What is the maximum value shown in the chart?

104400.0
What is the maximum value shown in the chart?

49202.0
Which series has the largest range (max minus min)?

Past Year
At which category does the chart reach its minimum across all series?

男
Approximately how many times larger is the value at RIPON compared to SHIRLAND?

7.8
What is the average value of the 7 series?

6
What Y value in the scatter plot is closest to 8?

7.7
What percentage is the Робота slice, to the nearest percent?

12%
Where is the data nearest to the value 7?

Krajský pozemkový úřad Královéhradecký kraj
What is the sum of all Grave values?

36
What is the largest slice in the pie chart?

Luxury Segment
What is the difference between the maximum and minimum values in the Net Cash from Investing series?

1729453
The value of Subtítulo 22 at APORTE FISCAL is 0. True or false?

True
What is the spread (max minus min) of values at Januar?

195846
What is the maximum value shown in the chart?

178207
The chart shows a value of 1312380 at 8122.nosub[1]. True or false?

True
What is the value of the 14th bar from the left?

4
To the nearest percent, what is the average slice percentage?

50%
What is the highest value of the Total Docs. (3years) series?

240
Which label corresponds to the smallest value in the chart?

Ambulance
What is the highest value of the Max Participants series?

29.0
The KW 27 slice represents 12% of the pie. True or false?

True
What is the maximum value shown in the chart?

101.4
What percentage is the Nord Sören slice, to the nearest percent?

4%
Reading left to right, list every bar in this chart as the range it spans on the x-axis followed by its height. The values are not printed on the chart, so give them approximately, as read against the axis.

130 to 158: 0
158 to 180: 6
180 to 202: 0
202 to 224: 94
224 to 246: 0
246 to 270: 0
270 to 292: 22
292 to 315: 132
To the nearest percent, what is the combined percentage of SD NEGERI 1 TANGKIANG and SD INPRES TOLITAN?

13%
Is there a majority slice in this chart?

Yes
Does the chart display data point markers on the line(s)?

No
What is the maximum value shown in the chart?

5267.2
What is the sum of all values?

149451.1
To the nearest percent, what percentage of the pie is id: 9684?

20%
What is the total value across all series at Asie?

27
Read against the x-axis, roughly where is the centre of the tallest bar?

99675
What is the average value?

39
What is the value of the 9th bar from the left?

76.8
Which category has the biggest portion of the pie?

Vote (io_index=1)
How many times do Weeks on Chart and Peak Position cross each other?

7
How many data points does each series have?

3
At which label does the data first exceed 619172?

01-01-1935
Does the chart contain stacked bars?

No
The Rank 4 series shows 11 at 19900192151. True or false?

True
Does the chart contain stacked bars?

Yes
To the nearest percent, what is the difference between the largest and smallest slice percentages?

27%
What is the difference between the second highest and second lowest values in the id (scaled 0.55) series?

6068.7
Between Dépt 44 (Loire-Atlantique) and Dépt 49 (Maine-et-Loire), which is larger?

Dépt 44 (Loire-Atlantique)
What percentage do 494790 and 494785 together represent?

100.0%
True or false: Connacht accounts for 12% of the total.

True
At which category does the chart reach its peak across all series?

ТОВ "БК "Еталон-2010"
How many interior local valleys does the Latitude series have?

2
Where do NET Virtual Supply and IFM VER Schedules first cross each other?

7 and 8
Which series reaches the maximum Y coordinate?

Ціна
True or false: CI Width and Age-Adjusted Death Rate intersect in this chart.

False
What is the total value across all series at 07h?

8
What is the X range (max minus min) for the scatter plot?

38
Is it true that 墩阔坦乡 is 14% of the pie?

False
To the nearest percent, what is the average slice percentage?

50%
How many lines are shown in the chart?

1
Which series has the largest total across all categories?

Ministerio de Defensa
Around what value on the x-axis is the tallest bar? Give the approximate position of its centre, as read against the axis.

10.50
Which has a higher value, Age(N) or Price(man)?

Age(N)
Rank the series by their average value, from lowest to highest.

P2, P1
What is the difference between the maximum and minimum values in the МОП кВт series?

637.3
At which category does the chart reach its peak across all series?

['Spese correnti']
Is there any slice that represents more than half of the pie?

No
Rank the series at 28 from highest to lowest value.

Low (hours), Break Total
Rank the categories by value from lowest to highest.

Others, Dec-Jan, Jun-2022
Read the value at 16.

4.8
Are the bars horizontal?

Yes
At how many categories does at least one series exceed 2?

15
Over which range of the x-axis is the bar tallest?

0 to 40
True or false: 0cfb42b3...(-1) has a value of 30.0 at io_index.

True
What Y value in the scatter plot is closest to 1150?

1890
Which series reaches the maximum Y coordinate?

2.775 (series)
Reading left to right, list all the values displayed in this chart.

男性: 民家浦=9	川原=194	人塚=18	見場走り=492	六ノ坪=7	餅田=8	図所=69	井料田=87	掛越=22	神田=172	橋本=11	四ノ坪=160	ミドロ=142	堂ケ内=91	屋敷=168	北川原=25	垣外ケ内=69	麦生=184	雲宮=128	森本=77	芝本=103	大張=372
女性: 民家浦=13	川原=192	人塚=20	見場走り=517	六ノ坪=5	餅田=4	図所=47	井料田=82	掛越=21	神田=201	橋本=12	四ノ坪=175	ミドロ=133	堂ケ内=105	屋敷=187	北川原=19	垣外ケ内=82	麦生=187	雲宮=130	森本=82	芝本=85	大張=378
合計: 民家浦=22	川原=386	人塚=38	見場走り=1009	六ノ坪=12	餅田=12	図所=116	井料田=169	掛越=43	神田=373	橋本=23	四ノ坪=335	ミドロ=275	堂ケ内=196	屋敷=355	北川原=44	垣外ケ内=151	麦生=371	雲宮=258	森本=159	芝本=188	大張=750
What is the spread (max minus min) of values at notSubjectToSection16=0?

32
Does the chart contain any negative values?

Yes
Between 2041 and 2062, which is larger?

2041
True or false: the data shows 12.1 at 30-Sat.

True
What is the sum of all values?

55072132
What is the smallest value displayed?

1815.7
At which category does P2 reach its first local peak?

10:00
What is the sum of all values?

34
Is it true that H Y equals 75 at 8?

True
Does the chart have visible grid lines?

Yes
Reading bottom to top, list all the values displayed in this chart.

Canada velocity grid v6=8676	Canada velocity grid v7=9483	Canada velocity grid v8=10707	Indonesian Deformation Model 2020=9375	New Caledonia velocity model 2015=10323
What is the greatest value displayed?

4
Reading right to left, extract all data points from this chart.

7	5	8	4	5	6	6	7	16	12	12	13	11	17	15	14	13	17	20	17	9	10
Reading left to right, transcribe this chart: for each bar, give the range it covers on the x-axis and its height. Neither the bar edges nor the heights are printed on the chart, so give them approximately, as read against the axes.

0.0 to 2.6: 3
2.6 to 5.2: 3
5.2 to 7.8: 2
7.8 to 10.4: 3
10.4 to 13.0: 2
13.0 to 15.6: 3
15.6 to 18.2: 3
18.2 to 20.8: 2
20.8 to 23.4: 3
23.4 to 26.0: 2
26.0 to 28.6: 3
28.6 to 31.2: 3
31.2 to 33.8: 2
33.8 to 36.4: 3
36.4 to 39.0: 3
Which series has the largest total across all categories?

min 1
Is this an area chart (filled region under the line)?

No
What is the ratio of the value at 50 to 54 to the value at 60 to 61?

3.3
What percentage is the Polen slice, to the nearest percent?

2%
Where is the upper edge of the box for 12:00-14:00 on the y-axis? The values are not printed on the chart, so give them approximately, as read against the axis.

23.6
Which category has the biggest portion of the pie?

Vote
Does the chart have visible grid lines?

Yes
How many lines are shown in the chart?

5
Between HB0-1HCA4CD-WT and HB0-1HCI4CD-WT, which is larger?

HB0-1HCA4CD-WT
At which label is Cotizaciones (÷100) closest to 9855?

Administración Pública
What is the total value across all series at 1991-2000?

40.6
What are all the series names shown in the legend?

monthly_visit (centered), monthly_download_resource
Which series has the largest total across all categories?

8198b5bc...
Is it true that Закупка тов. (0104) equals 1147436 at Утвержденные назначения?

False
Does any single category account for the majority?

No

***

**WHAT IS EXPECTED**
Copy out the lines above, swapping "True or false" for "Yes or no" wherever it occurs and leaving everything else the same.

**WRITTEN RESPONSE**
What is the maximum value shown in the chart?

104400.0
What is the maximum value shown in the chart?

49202.0
Which series has the largest range (max minus min)?

Past Year
At which category does the chart reach its minimum across all series?

男
Approximately how many times larger is the value at RIPON compared to SHIRLAND?

7.8
What is the average value of the 7 series?

6
What Y value in the scatter plot is closest to 8?

7.7
What percentage is the Робота slice, to the nearest percent?

12%
Where is the data nearest to the value 7?

Krajský pozemkový úřad Královéhradecký kraj
What is the sum of all Grave values?

36
What is the largest slice in the pie chart?

Luxury Segment
What is the difference between the maximum and minimum values in the Net Cash from Investing series?

1729453
The value of Subtítulo 22 at APORTE FISCAL is 0. Yes or no?

True
What is the spread (max minus min) of values at Januar?

195846
What is the maximum value shown in the chart?

178207
The chart shows a value of 1312380 at 8122.nosub[1]. Yes or no?

True
What is the value of the 14th bar from the left?

4
To the nearest percent, what is the average slice percentage?

50%
What is the highest value of the Total Docs. (3years) series?

240
Which label corresponds to the smallest value in the chart?

Ambulance
What is the highest value of the Max Participants series?

29.0
The KW 27 slice represents 12% of the pie. Yes or no?

True
What is the maximum value shown in the chart?

101.4
What percentage is the Nord Sören slice, to the nearest percent?

4%
Reading left to right, list every bar in this chart as the range it spans on the x-axis followed by its height. The values are not printed on the chart, so give them approximately, as read against the axis.

130 to 158: 0
158 to 180: 6
180 to 202: 0
202 to 224: 94
224 to 246: 0
246 to 270: 0
270 to 292: 22
292 to 315: 132
To the nearest percent, what is the combined percentage of SD NEGERI 1 TANGKIANG and SD INPRES TOLITAN?

13%
Is there a majority slice in this chart?

Yes
Does the chart display data point markers on the line(s)?

No
What is the maximum value shown in the chart?

5267.2
What is the sum of all values?

149451.1
To the nearest percent, what percentage of the pie is id: 9684?

20%
What is the total value across all series at Asie?

27
Read against the x-axis, roughly where is the centre of the tallest bar?

99675
What is the average value?

39
What is the value of the 9th bar from the left?

76.8
Which category has the biggest portion of the pie?

Vote (io_index=1)
How many times do Weeks on Chart and Peak Position cross each other?

7
How many data points does each series have?

3
At which label does the data first exceed 619172?

01-01-1935
Does the chart contain stacked bars?

No
The Rank 4 series shows 11 at 19900192151. Yes or no?

True
Does the chart contain stacked bars?

Yes
To the nearest percent, what is the difference between the largest and smallest slice percentages?

27%
What is the difference between the second highest and second lowest values in the id (scaled 0.55) series?

6068.7
Between Dépt 44 (Loire-Atlantique) and Dépt 49 (Maine-et-Loire), which is larger?

Dépt 44 (Loire-Atlantique)
What percentage do 494790 and 494785 together represent?

100.0%
Yes or no: Connacht accounts for 12% of the total.

True
At which category does the chart reach its peak across all series?

ТОВ "БК "Еталон-2010"
How many interior local valleys does the Latitude series have?

2
Where do NET Virtual Supply and IFM VER Schedules first cross each other?

7 and 8
Which series reaches the maximum Y coordinate?

Ціна
Yes or no: CI Width and Age-Adjusted Death Rate intersect in this chart.

False
What is the total value across all series at 07h?

8
What is the X range (max minus min) for the scatter plot?

38
Is it true that 墩阔坦乡 is 14% of the pie?

False
To the nearest percent, what is the average slice percentage?

50%
How many lines are shown in the chart?

1
Which series has the largest total across all categories?

Ministerio de Defensa
Around what value on the x-axis is the tallest bar? Give the approximate position of its centre, as read against the axis.

10.50
Which has a higher value, Age(N) or Price(man)?

Age(N)
Rank the series by their average value, from lowest to highest.

P2, P1
What is the difference between the maximum and minimum values in the МОП кВт series?

637.3
At which category does the chart reach its peak across all series?

['Spese correnti']
Is there any slice that represents more than half of the pie?

No
Rank the series at 28 from highest to lowest value.

Low (hours), Break Total
Rank the categories by value from lowest to highest.

Others, Dec-Jan, Jun-2022
Read the value at 16.

4.8
Are the bars horizontal?

Yes
At how many categories does at least one series exceed 2?

15
Over which range of the x-axis is the bar tallest?

0 to 40
Yes or no: 0cfb42b3...(-1) has a value of 30.0 at io_index.

True
What Y value in the scatter plot is closest to 1150?

1890
Which series reaches the maximum Y coordinate?

2.775 (series)
Reading left to right, list all the values displayed in this chart.

男性: 民家浦=9	川原=194	人塚=18	見場走り=492	六ノ坪=7	餅田=8	図所=69	井料田=87	掛越=22	神田=172	橋本=11	四ノ坪=160	ミドロ=142	堂ケ内=91	屋敷=168	北川原=25	垣外ケ内=69	麦生=184	雲宮=128	森本=77	芝本=103	大張=372
女性: 民家浦=13	川原=192	人塚=20	見場走り=517	六ノ坪=5	餅田=4	図所=47	井料田=82	掛越=21	神田=201	橋本=12	四ノ坪=175	ミドロ=133	堂ケ内=105	屋敷=187	北川原=19	垣外ケ内=82	麦生=187	雲宮=130	森本=82	芝本=85	大張=378
合計: 民家浦=22	川原=386	人塚=38	見場走り=1009	六ノ坪=12	餅田=12	図所=116	井料田=169	掛越=43	神田=373	橋本=23	四ノ坪=335	ミドロ=275	堂ケ内=196	屋敷=355	北川原=44	垣外ケ内=151	麦生=371	雲宮=258	森本=159	芝本=188	大張=750
What is the spread (max minus min) of values at notSubjectToSection16=0?

32
Does the chart contain any negative values?

Yes
Between 2041 and 2062, which is larger?

2041
Yes or no: the data shows 12.1 at 30-Sat.

True
What is the sum of all values?

55072132
What is the smallest value displayed?

1815.7
At which category does P2 reach its first local peak?

10:00
What is the sum of all values?

34
Is it true that H Y equals 75 at 8?

True
Does the chart have visible grid lines?

Yes
Reading bottom to top, list all the values displayed in this chart.

Canada velocity grid v6=8676	Canada velocity grid v7=9483	Canada velocity grid v8=10707	Indonesian Deformation Model 2020=9375	New Caledonia velocity model 2015=10323
What is the greatest value displayed?

4
Reading right to left, extract all data points from this chart.

7	5	8	4	5	6	6	7	16	12	12	13	11	17	15	14	13	17	20	17	9	10
Reading left to right, transcribe this chart: for each bar, give the range it covers on the x-axis and its height. Neither the bar edges nor the heights are printed on the chart, so give them approximately, as read against the axes.

0.0 to 2.6: 3
2.6 to 5.2: 3
5.2 to 7.8: 2
7.8 to 10.4: 3
10.4 to 13.0: 2
13.0 to 15.6: 3
15.6 to 18.2: 3
18.2 to 20.8: 2
20.8 to 23.4: 3
23.4 to 26.0: 2
26.0 to 28.6: 3
28.6 to 31.2: 3
31.2 to 33.8: 2
33.8 to 36.4: 3
36.4 to 39.0: 3
Which series has the largest total across all categories?

min 1
Is this an area chart (filled region under the line)?

No
What is the ratio of the value at 50 to 54 to the value at 60 to 61?

3.3
What percentage is the Polen slice, to the nearest percent?

2%
Where is the upper edge of the box for 12:00-14:00 on the y-axis? The values are not printed on the chart, so give them approximately, as read against the axis.

23.6
Which category has the biggest portion of the pie?

Vote
Does the chart have visible grid lines?

Yes
How many lines are shown in the chart?

5
Between HB0-1HCA4CD-WT and HB0-1HCI4CD-WT, which is larger?

HB0-1HCA4CD-WT
At which label is Cotizaciones (÷100) closest to 9855?

Administración Pública
What is the total value across all series at 1991-2000?

40.6
What are all the series names shown in the legend?

monthly_visit (centered), monthly_download_resource
Which series has the largest total across all categories?

8198b5bc...
Is it true that Закупка тов. (0104) equals 1147436 at Утвержденные назначения?

False
Does any single category account for the majority?

No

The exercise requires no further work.